Voilà un film difficile à regarder et à apprécier plus de soixante ans après sa sortie. Sûrement parce qu’il est profondément étrange, assurément parce qu’il est ancré dans son époque, et parce qu’il est un nouveau patient zéro dans la filmographie de Mario Bava. Des psychopathes, le cinéma en avait déjà donnés avant, Norman Bates en tête, mais jamais en utilisant ce procédé formel. Le film s’ouvre en effet sur un crime puis sur une voix off du tueur qui explique qu’il est un fou dangereux. Comme toujours chez Mario bava, la suite est une grande orgie sensorielle, à grands renforts de plans audacieux (les personnages filmés sur le reflet de miroirs ou du fameux hachoir de l’assassin), de musiques pop et de visions mélangeant le rêve et la réalité.
Tant et si bien que ce film s’apparente à un des plus oniriques de son réalisateur avec ses effets de manche à tous les carrefours. Mais, bien évidemment, des décennies après, cette réalisation pour le moins baroque peut passer pour un grand moment de kitsch absolu. Avec sa musique qui semble hors-sujet, sa réalisation volontairement très tape-à-l’œil, son récit alambiqué et sa lenteur générale, le film devient rapidement un objet étrange. Très théâtral, d’une part, quand le récit ne s’intéresse qu’aux diverses victimes et à une enquête menée par un inspecteur tout droit sorti d’un mauvais feuilleton, très baroque quand il s’intéresse à la psyché de son personnage principal, l’ensemble fait se côtoyer deux univers hermétiques l’un à l’autre. Il en ressort une impression d’étrangeté tantôt envoûtante, tantôt désarmante.

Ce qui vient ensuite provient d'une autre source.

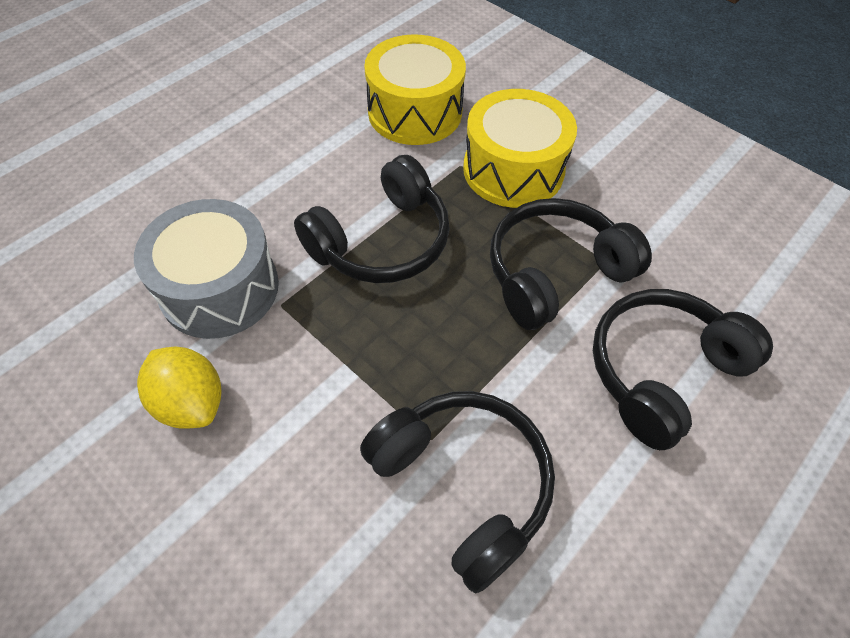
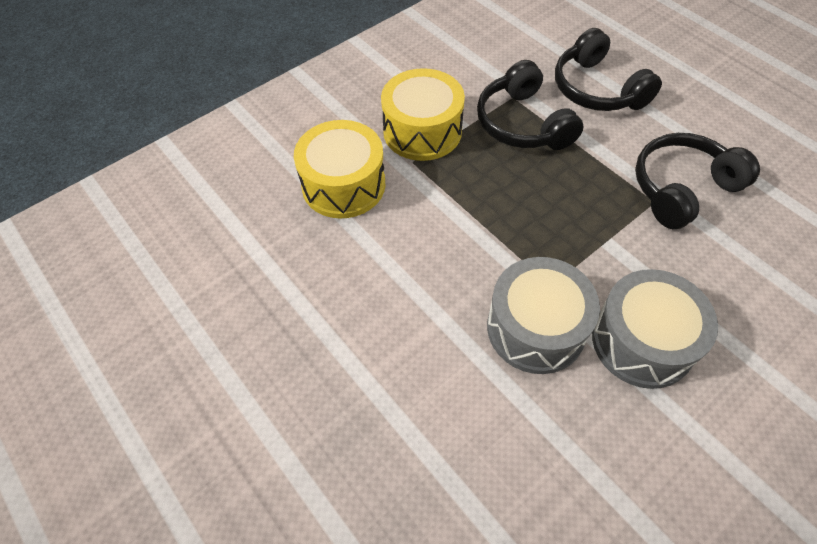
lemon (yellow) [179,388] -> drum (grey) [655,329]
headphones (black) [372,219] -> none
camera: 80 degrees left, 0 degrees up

Et on finit par se demander, à plusieurs reprises, si ce film est un navet fini ou une œuvre d’une remarquable poésie.
Assurément, ce film est déstabilisant et on peut comprendre qu’il compte autant de détracteurs que de partisans. Pour ma part, je n’ai eu de cesse de faire des allers-retours entre une certaine fascination et un agacement évident. C’est, en tout cas, une contribution intéressante aux portraits de serial-killer au cinéma. Par certains thèmes, il annonce le beaucoup plus glauque Maniac de William Lustig avec ce rapport ambigu à la mère, les mannequins en plastique et cette impossibilité à comprendre la propre folie qui anime le personnage principal. Mais au réalisme morbide de William Lustig, Mario Bava préfère cette poésie si singulière qui est intéressante, malgré tout, à découvrir.